Downing Street, said the prime minister, did discuss what sort of person Dr. Kelly was and agreed he was “robust enough” to handle the publicity if his name came out.
The prime minister at one point admitted he was not sure at the time that the source of the Gilligan report was Dr. Kelly. On the other hand, five weeks previously, in response to a question from a journalist, he had stated: “I did not authorize the release of the name of Dr. Kelly.”
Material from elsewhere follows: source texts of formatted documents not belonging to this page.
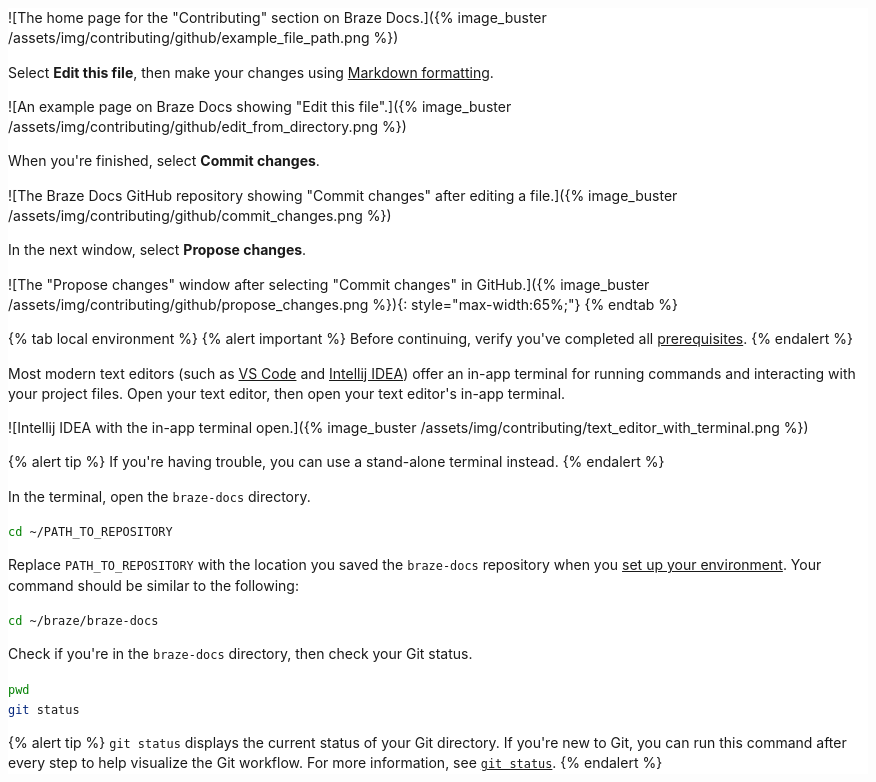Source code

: ![The home page for the "Contributing" section on Braze Docs.]({% image_buster /assets/img/contributing/github/example_file_path.png %})

Select **Edit this file**, then make your changes using [Markdown formatting](https://www.markdownguide.org/basic-syntax/).

![An example page on Braze Docs showing "Edit this file".]({% image_buster /assets/img/contributing/github/edit_from_directory.png %})

When you're finished, select **Commit changes**.

![The Braze Docs GitHub repository showing "Commit changes" after editing a file.]({% image_buster /assets/img/contributing/github/commit_changes.png %})

In the next window, select **Propose changes**.

![The "Propose changes" window after selecting "Commit changes" in GitHub.]({% image_buster /assets/img/contributing/github/propose_changes.png %}){: style="max-width:65%;"}
{% endtab %}

{% tab local environment %}
{% alert important %}
Before continuing, verify you've completed all [prerequisites](#prerequisites).
{% endalert %}

Most modern text editors (such as [VS Code](https://code.visualstudio.com/Download) and [Intellij IDEA](https://www.jetbrains.com/idea/download/)) offer an in-app terminal for running commands and interacting with your project files. Open your text editor, then open your text editor's in-app terminal.

![Intellij IDEA with the in-app terminal open.]({% image_buster /assets/img/contributing/text_editor_with_terminal.png %})

{% alert tip %}
If you're having trouble, you can use a stand-alone terminal instead.
{% endalert %}

In the terminal, open the `braze-docs` directory.

```bash
cd ~/PATH_TO_REPOSITORY
```

Replace `PATH_TO_REPOSITORY` with the location you saved the `braze-docs` repository when you [set up your environment]({{site.baseurl}}/contributing/home/#step-2-set-up-your-environment). Your command should be similar to the following:

```bash
cd ~/braze/braze-docs
```

Check if you're in the `braze-docs` directory, then check your Git status.

```bash
pwd
git status
```

{% alert tip %}
`git status` displays the current status of your Git directory. If you're new to Git, you can run this command after every step to help visualize the Git workflow. For more information, see [`git status`](https://git-scm.com/docs/git-status).
{% endalert %}
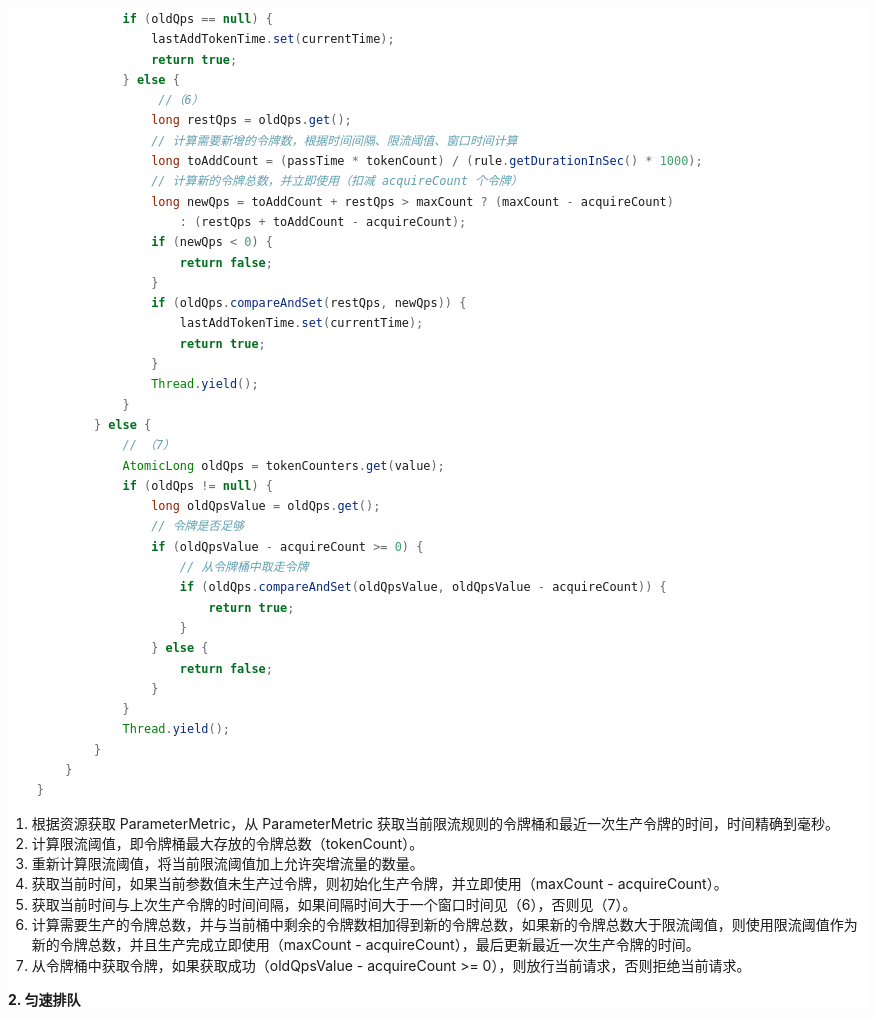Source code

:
 ```java
                if (oldQps == null) {
                    lastAddTokenTime.set(currentTime);
                    return true;
                } else {
                     //（6）
                    long restQps = oldQps.get();
                    // 计算需要新增的令牌数，根据时间间隔、限流阈值、窗口时间计算
                    long toAddCount = (passTime * tokenCount) / (rule.getDurationInSec() * 1000);
                    // 计算新的令牌总数，并立即使用（扣减 acquireCount 个令牌）
                    long newQps = toAddCount + restQps > maxCount ? (maxCount - acquireCount)
                        : (restQps + toAddCount - acquireCount);
                    if (newQps < 0) {
                        return false;
                    }
                    if (oldQps.compareAndSet(restQps, newQps)) {
                        lastAddTokenTime.set(currentTime);
                        return true;
                    }
                    Thread.yield();
                }
            } else {
                // （7）
                AtomicLong oldQps = tokenCounters.get(value);
                if (oldQps != null) {
                    long oldQpsValue = oldQps.get();
                    // 令牌是否足够
                    if (oldQpsValue - acquireCount >= 0) {
                        // 从令牌桶中取走令牌
                        if (oldQps.compareAndSet(oldQpsValue, oldQpsValue - acquireCount)) {
                            return true;
                        }
                    } else {
                        return false;
                    }
                }
                Thread.yield();
            }
        }
    }
```

1. 根据资源获取 ParameterMetric，从 ParameterMetric 获取当前限流规则的令牌桶和最近一次生产令牌的时间，时间精确到毫秒。
1. 计算限流阈值，即令牌桶最大存放的令牌总数（tokenCount）。
1. 重新计算限流阈值，将当前限流阈值加上允许突增流量的数量。
1. 获取当前时间，如果当前参数值未生产过令牌，则初始化生产令牌，并立即使用（maxCount - acquireCount）。
1. 获取当前时间与上次生产令牌的时间间隔，如果间隔时间大于一个窗口时间见（6），否则见（7）。
1. 计算需要生产的令牌总数，并与当前桶中剩余的令牌数相加得到新的令牌总数，如果新的令牌总数大于限流阈值，则使用限流阈值作为新的令牌总数，并且生产完成立即使用（maxCount - acquireCount），最后更新最近一次生产令牌的时间。
1. 从令牌桶中获取令牌，如果获取成功（oldQpsValue - acquireCount >= 0），则放行当前请求，否则拒绝当前请求。

**2. 匀速排队**
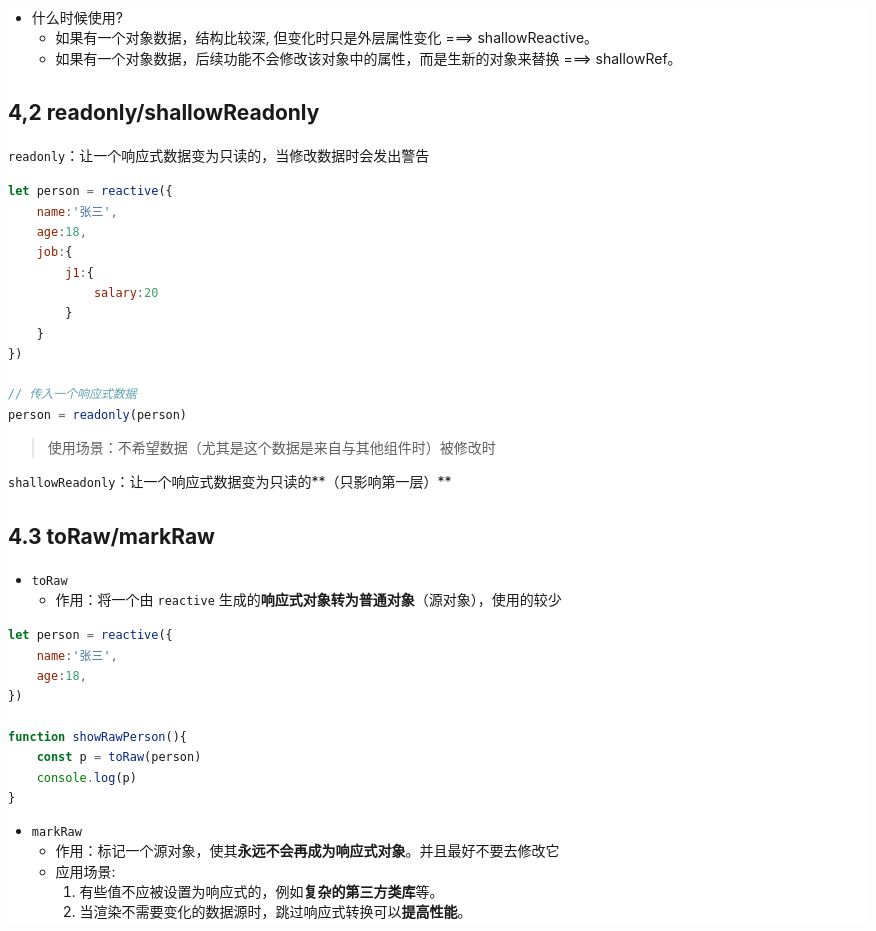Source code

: 

- 什么时候使用?
    -  如果有一个对象数据，结构比较深, 但变化时只是外层属性变化 ===> shallowReactive。
    -  如果有一个对象数据，后续功能不会修改该对象中的属性，而是生新的对象来替换 ===> shallowRef。



##  4,2 readonly/shallowReadonly

`readonly`：让一个响应式数据变为只读的，当修改数据时会发出警告

```js
let person = reactive({
    name:'张三',
    age:18,
    job:{
        j1:{
            salary:20
        }
    }
})

// 传入一个响应式数据
person = readonly(person)
```



> 使用场景：不希望数据（尤其是这个数据是来自与其他组件时）被修改时



`shallowReadonly`：让一个响应式数据变为只读的**（只影响第一层）**





## 4.3 toRaw/markRaw

- `toRaw`
    - 作用：将一个由 ```reactive``` 生成的**响应式对象转为普通对象**（源对象），使用的较少

```js
let person = reactive({
    name:'张三',
    age:18,
})

function showRawPerson(){
    const p = toRaw(person)
    console.log(p)
}
```



- `markRaw`
    - 作用：标记一个源对象，使其**永远不会再成为响应式对象**。并且最好不要去修改它
    - 应用场景:
        1. 有些值不应被设置为响应式的，例如**复杂的第三方类库**等。
        2. 当渲染不需要变化的数据源时，跳过响应式转换可以**提高性能**。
debkafile‘s Special Correspondent at the Hutton Inquiry comments: The British public appears far from convinced by the Blair testimony. If anything, the Kelly affair has seriously undermined trust in his government. A Channel 4 TV poll run after the PM’s appearance at the Inquiry showed that 90% of the 20,000 respondents canvassed thought the Blair government had misled people over the case for war with Iraq. Another survey found only 22% of all respondents thought British government was “honest and trustworthy” – down from 56% at the last election.
The Campbell resignation – and his replacement by a far less pugnacious and provocative figure, the former Labor Party communications director, David Hill – will evidently occasion an overhaul of the Blair office’s structure to curb the powers of unelected political advisers.